→ EXERCISE DATA
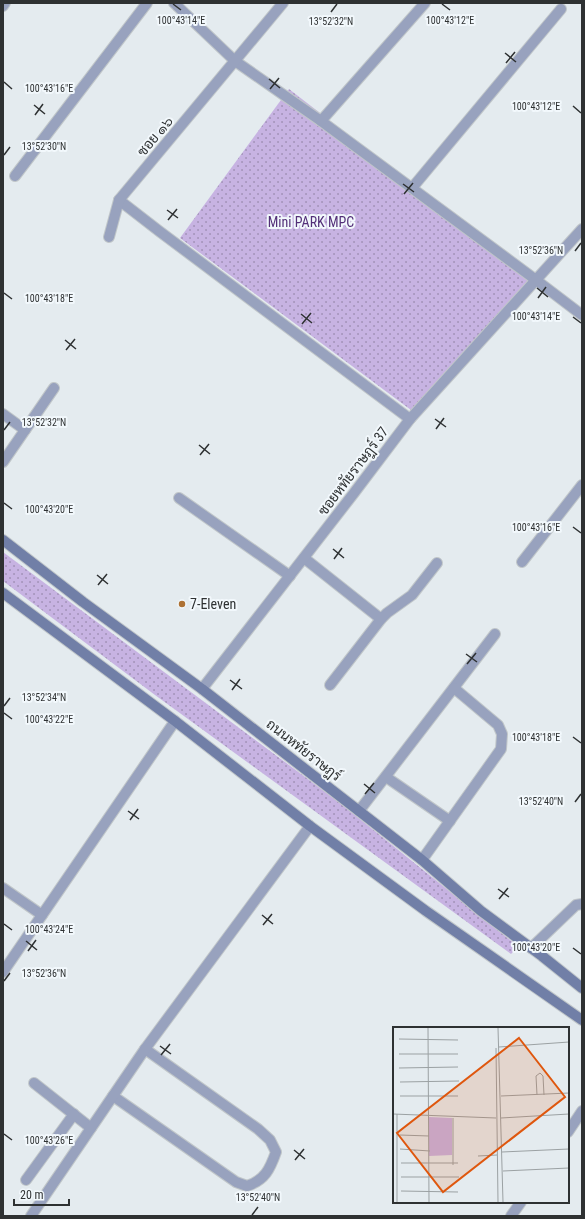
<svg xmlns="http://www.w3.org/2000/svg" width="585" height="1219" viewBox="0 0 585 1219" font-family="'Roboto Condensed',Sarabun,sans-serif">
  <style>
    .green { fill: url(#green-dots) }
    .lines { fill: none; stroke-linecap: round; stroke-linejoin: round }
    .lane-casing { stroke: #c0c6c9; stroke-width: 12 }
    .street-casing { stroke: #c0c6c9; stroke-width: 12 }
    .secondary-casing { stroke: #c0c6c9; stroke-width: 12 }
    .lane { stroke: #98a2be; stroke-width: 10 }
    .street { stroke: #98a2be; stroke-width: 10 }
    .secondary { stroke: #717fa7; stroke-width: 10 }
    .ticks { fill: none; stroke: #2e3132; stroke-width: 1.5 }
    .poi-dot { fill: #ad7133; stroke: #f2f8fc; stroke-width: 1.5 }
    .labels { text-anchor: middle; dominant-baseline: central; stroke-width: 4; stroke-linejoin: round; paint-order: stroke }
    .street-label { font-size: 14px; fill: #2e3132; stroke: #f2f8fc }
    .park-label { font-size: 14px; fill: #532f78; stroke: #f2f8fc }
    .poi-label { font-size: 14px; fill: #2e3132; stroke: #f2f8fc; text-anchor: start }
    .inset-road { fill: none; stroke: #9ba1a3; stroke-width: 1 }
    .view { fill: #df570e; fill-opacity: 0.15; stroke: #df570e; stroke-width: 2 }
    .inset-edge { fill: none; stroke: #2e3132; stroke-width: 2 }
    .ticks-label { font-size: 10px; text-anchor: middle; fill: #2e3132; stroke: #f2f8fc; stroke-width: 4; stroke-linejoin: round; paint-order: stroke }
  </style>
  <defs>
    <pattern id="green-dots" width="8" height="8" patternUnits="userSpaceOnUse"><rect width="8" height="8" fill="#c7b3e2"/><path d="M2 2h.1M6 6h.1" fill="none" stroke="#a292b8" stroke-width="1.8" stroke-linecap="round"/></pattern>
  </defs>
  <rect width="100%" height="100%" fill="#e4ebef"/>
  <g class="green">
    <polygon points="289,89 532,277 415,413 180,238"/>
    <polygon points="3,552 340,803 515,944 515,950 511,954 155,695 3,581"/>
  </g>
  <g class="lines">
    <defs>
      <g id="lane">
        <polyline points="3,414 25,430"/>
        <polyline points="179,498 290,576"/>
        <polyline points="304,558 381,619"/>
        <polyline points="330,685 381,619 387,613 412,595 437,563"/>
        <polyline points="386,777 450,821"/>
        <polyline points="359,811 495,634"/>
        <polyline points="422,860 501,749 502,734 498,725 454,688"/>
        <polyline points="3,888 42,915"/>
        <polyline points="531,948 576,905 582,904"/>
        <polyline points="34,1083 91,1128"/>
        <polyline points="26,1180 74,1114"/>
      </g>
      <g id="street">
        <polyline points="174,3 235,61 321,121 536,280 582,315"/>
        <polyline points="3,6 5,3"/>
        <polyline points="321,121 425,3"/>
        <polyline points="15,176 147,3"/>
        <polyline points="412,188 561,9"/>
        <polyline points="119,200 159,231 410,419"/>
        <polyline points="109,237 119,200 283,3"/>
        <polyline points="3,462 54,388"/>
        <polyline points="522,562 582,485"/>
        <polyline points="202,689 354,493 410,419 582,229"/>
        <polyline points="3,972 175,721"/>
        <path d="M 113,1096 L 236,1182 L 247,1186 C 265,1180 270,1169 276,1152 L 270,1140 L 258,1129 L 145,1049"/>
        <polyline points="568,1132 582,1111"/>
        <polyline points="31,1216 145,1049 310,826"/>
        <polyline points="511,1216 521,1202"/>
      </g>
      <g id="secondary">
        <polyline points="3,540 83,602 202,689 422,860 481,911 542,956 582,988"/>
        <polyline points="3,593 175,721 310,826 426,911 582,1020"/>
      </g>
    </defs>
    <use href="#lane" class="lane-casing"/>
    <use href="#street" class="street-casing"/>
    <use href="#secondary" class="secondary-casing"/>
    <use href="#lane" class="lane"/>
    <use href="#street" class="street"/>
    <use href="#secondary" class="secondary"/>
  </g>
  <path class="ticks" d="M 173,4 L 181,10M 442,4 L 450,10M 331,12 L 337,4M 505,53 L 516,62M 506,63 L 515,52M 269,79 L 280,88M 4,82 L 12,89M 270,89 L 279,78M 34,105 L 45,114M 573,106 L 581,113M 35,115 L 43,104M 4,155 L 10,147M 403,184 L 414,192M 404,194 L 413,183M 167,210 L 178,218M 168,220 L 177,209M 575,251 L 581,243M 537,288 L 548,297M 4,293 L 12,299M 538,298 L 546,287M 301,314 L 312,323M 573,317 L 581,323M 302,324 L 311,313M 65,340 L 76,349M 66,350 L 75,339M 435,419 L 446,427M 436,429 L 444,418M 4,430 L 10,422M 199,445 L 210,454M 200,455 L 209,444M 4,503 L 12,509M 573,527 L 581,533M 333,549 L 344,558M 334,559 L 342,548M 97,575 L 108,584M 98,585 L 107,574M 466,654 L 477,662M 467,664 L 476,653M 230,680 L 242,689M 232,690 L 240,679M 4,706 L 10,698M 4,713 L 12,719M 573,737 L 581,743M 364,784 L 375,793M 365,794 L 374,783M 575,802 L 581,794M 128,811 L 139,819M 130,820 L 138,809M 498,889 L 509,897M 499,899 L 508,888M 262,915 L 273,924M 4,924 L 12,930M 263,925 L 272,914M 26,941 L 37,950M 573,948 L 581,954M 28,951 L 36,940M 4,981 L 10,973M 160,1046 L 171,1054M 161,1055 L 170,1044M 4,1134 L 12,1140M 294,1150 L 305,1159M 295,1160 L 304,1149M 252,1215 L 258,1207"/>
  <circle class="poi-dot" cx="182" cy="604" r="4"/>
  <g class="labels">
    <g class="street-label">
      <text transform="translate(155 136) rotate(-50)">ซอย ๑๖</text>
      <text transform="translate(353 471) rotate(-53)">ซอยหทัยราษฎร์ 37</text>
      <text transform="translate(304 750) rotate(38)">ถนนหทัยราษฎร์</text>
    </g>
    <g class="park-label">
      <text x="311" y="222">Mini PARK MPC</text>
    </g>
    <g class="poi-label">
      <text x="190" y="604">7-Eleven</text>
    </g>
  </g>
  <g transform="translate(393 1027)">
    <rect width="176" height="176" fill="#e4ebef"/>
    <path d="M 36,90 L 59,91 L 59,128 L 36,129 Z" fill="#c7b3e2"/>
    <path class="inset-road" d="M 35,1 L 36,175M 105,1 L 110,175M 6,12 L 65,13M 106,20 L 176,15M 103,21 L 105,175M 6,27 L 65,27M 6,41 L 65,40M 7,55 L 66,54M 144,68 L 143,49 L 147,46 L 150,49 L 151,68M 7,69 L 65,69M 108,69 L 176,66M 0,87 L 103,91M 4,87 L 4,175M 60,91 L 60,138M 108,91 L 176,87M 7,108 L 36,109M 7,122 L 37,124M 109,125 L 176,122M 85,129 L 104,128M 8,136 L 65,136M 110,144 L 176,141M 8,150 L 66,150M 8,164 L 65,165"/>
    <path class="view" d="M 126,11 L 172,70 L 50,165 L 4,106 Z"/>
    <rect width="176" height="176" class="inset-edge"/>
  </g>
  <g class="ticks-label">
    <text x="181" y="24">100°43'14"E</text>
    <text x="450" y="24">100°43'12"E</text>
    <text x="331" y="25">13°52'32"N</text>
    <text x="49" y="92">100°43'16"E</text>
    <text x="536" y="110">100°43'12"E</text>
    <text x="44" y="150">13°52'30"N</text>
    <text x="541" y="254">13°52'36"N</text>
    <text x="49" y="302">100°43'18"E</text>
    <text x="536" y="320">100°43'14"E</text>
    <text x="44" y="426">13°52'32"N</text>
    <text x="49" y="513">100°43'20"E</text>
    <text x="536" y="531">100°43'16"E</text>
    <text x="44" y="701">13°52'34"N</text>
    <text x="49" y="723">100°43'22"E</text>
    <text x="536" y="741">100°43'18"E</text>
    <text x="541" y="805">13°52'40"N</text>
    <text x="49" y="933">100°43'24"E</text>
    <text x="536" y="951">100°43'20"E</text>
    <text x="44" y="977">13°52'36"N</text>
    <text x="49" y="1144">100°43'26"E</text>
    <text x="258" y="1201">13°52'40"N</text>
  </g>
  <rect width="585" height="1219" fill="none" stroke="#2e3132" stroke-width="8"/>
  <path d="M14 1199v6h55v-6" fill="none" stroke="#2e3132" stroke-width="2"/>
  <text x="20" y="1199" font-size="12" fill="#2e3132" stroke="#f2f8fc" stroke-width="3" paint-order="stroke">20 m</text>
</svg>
...
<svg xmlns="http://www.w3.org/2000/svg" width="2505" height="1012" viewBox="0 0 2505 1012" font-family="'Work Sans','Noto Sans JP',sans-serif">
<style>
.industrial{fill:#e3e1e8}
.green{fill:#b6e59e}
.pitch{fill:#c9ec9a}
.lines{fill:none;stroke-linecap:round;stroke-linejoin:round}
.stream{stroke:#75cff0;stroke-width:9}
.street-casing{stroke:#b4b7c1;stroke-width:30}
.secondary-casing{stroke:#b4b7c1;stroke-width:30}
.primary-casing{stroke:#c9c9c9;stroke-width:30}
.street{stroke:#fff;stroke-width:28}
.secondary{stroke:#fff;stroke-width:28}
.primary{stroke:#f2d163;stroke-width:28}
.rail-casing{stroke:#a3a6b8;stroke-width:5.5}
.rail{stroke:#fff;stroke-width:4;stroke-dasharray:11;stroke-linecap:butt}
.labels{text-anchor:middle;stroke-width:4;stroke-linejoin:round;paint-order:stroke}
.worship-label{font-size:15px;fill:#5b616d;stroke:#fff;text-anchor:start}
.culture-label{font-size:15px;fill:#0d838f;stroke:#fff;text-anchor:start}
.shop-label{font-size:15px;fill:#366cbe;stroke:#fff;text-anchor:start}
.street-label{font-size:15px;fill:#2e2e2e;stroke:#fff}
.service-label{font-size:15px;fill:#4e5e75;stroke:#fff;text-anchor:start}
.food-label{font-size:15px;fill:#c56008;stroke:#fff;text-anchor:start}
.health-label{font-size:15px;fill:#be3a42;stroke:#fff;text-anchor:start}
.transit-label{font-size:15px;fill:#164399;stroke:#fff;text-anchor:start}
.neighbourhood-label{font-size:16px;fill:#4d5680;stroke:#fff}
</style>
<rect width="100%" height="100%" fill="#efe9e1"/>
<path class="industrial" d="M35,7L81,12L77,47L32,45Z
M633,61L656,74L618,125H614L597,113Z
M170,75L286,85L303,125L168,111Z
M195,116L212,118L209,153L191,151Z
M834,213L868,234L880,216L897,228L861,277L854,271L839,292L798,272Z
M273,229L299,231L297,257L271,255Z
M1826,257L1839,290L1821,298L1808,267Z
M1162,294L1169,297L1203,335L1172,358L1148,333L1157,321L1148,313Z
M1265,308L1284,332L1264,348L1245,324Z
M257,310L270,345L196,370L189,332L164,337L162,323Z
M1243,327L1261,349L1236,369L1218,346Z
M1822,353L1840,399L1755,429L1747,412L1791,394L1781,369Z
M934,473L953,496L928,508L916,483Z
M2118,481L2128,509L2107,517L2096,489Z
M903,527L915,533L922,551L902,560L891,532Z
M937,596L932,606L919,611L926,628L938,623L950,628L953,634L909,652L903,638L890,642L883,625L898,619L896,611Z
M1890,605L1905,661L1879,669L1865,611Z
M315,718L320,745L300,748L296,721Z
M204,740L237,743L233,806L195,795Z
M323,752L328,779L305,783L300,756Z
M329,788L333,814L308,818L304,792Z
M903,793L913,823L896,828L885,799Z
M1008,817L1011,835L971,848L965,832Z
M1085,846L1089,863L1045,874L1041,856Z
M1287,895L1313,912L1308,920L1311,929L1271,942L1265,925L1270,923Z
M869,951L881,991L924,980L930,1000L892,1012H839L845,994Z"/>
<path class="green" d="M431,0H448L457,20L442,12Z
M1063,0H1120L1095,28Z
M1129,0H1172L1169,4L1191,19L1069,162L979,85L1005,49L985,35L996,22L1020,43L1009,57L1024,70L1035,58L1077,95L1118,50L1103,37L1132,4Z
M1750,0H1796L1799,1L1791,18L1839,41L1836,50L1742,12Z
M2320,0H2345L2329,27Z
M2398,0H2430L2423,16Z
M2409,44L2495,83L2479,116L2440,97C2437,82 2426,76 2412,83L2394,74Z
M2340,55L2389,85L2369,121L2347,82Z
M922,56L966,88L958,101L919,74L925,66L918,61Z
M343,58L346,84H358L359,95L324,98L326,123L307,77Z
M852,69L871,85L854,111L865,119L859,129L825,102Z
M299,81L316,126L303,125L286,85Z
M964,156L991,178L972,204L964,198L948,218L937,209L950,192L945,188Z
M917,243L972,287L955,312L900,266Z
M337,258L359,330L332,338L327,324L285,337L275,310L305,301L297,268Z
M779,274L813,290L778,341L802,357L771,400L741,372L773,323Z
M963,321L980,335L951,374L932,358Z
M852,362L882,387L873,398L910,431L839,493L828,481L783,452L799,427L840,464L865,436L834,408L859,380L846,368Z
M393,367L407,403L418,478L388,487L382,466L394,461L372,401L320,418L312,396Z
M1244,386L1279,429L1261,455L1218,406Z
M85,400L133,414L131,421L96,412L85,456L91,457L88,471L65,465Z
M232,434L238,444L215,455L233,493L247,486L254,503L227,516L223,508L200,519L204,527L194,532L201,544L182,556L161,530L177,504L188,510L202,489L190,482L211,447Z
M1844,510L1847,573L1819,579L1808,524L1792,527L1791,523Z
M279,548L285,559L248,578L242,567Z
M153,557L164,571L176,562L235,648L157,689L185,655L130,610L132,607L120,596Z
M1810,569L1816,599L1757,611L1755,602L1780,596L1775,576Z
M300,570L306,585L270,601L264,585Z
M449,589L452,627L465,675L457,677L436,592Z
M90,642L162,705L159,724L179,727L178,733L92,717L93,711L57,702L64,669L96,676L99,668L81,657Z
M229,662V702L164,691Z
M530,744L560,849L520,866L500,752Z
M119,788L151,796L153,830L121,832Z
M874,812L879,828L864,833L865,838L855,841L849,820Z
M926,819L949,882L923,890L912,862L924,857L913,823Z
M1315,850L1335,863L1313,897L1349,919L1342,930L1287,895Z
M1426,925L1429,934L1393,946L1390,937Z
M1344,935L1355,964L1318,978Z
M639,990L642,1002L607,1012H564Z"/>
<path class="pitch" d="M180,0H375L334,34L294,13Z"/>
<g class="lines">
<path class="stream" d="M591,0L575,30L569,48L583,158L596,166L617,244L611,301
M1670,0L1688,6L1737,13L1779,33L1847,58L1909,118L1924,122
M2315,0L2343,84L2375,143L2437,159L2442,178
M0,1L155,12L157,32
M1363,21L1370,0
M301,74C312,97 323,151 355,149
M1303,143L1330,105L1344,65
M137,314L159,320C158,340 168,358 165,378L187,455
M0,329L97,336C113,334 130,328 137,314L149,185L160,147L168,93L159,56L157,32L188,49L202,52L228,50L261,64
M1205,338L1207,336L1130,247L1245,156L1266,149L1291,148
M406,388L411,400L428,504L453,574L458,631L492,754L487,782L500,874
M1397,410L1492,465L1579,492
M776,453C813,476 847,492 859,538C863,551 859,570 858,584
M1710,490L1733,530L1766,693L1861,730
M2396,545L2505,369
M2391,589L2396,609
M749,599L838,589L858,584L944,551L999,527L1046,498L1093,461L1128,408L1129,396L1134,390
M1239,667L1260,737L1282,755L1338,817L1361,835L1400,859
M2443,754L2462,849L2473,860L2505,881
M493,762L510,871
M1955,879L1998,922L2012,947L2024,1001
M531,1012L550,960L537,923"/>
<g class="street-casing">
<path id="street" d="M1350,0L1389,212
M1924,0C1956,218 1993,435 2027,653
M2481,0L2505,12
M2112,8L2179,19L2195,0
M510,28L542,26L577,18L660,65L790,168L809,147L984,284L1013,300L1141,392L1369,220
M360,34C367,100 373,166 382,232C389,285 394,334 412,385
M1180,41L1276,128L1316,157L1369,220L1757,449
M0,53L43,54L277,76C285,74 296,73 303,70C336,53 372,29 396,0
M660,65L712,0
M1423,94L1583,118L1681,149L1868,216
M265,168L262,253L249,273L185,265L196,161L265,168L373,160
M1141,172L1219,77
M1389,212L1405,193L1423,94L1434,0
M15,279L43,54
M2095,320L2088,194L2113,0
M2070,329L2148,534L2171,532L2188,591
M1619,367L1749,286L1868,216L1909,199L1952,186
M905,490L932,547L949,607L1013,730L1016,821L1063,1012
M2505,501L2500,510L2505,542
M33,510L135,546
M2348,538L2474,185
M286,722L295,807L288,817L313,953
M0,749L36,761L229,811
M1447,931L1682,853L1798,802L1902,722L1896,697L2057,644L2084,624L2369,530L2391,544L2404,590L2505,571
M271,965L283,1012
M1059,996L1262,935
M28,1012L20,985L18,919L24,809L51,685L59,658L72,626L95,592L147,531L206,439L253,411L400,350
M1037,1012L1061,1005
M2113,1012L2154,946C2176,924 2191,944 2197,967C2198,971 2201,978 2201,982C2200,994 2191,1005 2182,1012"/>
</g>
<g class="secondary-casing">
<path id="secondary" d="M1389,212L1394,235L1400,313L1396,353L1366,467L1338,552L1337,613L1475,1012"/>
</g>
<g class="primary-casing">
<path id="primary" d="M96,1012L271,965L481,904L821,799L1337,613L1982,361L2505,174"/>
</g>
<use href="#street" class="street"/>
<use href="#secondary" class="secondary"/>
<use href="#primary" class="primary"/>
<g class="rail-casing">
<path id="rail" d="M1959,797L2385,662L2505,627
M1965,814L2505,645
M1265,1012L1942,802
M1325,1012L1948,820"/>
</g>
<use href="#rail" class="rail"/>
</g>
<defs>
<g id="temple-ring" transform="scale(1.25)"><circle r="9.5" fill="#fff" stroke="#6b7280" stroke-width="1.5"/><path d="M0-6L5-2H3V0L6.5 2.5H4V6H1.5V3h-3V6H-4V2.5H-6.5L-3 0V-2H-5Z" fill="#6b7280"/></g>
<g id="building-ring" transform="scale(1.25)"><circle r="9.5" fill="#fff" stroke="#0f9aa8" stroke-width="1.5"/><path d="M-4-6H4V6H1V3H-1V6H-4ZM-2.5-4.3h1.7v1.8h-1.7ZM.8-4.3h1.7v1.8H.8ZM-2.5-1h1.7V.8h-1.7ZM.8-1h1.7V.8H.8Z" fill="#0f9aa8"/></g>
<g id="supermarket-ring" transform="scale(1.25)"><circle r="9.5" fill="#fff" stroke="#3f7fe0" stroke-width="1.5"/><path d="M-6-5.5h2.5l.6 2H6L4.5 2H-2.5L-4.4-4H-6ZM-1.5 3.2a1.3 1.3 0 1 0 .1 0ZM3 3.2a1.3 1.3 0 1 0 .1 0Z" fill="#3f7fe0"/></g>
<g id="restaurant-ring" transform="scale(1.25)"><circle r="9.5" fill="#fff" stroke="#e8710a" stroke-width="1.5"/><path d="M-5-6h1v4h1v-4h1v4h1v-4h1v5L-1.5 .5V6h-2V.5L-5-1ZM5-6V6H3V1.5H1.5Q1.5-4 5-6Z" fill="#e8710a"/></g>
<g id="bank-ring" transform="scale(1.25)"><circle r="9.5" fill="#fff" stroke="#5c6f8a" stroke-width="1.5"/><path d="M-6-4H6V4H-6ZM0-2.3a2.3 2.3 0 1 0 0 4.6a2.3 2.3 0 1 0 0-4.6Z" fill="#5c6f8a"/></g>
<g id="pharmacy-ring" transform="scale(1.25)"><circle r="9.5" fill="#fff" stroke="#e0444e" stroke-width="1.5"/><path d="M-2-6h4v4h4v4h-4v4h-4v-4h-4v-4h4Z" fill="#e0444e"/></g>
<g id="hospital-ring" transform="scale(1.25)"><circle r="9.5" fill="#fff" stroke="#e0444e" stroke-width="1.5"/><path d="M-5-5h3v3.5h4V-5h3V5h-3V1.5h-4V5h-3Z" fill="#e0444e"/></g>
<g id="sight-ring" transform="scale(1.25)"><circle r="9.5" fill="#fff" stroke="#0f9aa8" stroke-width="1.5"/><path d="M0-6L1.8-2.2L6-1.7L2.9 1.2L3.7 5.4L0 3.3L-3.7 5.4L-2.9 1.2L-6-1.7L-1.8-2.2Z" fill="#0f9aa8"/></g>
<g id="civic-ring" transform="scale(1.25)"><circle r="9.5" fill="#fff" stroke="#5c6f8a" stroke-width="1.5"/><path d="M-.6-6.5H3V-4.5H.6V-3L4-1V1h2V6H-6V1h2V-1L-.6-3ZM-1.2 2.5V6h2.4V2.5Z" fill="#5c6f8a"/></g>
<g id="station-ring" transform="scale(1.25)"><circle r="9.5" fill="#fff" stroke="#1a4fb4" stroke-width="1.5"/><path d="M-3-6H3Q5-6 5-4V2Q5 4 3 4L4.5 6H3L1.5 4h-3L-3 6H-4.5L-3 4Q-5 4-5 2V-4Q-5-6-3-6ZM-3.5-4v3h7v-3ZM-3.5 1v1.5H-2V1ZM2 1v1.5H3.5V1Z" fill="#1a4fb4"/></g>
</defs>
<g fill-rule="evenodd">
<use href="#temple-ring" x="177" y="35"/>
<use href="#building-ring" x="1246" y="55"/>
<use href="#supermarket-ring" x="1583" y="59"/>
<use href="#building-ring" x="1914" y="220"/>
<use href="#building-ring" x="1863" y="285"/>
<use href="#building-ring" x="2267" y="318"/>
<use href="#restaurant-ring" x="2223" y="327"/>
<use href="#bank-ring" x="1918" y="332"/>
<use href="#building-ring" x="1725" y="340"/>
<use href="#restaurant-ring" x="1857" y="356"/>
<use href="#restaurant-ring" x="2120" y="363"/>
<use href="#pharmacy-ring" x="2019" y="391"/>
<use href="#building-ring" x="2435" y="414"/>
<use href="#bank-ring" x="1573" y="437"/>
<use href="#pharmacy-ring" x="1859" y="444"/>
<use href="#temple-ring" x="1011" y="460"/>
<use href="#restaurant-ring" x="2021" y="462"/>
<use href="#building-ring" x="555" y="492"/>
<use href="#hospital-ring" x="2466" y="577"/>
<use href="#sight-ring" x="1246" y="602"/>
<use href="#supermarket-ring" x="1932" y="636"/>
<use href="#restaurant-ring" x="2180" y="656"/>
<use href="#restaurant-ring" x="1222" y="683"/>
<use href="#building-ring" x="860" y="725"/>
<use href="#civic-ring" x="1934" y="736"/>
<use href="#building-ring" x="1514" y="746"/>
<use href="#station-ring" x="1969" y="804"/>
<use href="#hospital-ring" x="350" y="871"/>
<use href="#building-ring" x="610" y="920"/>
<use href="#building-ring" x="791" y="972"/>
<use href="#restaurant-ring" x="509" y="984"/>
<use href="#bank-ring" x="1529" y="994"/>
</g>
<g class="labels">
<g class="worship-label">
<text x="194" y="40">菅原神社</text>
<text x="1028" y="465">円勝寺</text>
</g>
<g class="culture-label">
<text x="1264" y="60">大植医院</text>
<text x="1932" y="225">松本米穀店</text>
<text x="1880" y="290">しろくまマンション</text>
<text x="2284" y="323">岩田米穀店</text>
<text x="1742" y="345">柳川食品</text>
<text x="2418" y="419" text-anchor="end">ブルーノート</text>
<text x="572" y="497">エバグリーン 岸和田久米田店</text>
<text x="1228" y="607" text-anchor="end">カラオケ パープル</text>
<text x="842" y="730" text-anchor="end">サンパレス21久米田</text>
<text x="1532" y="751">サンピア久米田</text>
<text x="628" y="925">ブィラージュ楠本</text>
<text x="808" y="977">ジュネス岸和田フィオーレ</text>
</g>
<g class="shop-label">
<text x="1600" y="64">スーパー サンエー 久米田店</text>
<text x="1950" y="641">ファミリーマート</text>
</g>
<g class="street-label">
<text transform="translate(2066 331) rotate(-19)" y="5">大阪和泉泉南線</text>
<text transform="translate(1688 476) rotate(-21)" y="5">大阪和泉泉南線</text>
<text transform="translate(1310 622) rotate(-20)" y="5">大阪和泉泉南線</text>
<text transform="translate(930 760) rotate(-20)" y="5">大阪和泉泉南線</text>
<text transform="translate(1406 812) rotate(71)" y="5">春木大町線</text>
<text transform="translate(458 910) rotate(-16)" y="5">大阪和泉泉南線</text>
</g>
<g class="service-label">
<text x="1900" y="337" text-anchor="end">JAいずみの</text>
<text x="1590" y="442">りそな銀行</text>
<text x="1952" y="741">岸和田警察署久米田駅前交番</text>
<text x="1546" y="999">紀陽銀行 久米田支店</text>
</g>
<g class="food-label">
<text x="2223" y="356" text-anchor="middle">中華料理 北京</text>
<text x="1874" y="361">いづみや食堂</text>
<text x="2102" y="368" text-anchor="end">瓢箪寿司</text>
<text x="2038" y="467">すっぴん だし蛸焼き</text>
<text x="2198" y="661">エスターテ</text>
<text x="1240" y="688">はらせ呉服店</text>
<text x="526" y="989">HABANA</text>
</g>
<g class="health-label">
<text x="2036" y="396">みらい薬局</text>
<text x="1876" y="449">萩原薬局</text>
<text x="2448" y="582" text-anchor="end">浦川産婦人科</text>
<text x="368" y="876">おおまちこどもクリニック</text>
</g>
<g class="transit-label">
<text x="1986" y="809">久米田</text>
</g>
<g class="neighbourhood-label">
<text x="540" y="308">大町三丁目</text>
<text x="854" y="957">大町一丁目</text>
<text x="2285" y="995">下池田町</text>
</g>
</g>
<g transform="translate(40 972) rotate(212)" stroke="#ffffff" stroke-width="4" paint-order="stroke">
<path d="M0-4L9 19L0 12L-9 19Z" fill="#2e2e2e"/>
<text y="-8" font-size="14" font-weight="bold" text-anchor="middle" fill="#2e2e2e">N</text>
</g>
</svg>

→ WHAT YOU NEED TO DO
In the listing above, locate the line containing "M852,69L871,85L854,111L865,119L859,129L825,102Z" and the line containing "M1205,338L1207,336L1130,247L1245,156L1266,149L1291,148", then transcribe both and every line between them verbatim.

→ REPLY TO THE EXERCISE
M852,69L871,85L854,111L865,119L859,129L825,102Z
M299,81L316,126L303,125L286,85Z
M964,156L991,178L972,204L964,198L948,218L937,209L950,192L945,188Z
M917,243L972,287L955,312L900,266Z
M337,258L359,330L332,338L327,324L285,337L275,310L305,301L297,268Z
M779,274L813,290L778,341L802,357L771,400L741,372L773,323Z
M963,321L980,335L951,374L932,358Z
M852,362L882,387L873,398L910,431L839,493L828,481L783,452L799,427L840,464L865,436L834,408L859,380L846,368Z
M393,367L407,403L418,478L388,487L382,466L394,461L372,401L320,418L312,396Z
M1244,386L1279,429L1261,455L1218,406Z
M85,400L133,414L131,421L96,412L85,456L91,457L88,471L65,465Z
M232,434L238,444L215,455L233,493L247,486L254,503L227,516L223,508L200,519L204,527L194,532L201,544L182,556L161,530L177,504L188,510L202,489L190,482L211,447Z
M1844,510L1847,573L1819,579L1808,524L1792,527L1791,523Z
M279,548L285,559L248,578L242,567Z
M153,557L164,571L176,562L235,648L157,689L185,655L130,610L132,607L120,596Z
M1810,569L1816,599L1757,611L1755,602L1780,596L1775,576Z
M300,570L306,585L270,601L264,585Z
M449,589L452,627L465,675L457,677L436,592Z
M90,642L162,705L159,724L179,727L178,733L92,717L93,711L57,702L64,669L96,676L99,668L81,657Z
M229,662V702L164,691Z
M530,744L560,849L520,866L500,752Z
M119,788L151,796L153,830L121,832Z
M874,812L879,828L864,833L865,838L855,841L849,820Z
M926,819L949,882L923,890L912,862L924,857L913,823Z
M1315,850L1335,863L1313,897L1349,919L1342,930L1287,895Z
M1426,925L1429,934L1393,946L1390,937Z
M1344,935L1355,964L1318,978Z
M639,990L642,1002L607,1012H564Z"/>
<path class="pitch" d="M180,0H375L334,34L294,13Z"/>
<g class="lines">
<path class="stream" d="M591,0L575,30L569,48L583,158L596,166L617,244L611,301
M1670,0L1688,6L1737,13L1779,33L1847,58L1909,118L1924,122
M2315,0L2343,84L2375,143L2437,159L2442,178
M0,1L155,12L157,32
M1363,21L1370,0
M301,74C312,97 323,151 355,149
M1303,143L1330,105L1344,65
M137,314L159,320C158,340 168,358 165,378L187,455
M0,329L97,336C113,334 130,328 137,314L149,185L160,147L168,93L159,56L157,32L188,49L202,52L228,50L261,64
M1205,338L1207,336L1130,247L1245,156L1266,149L1291,148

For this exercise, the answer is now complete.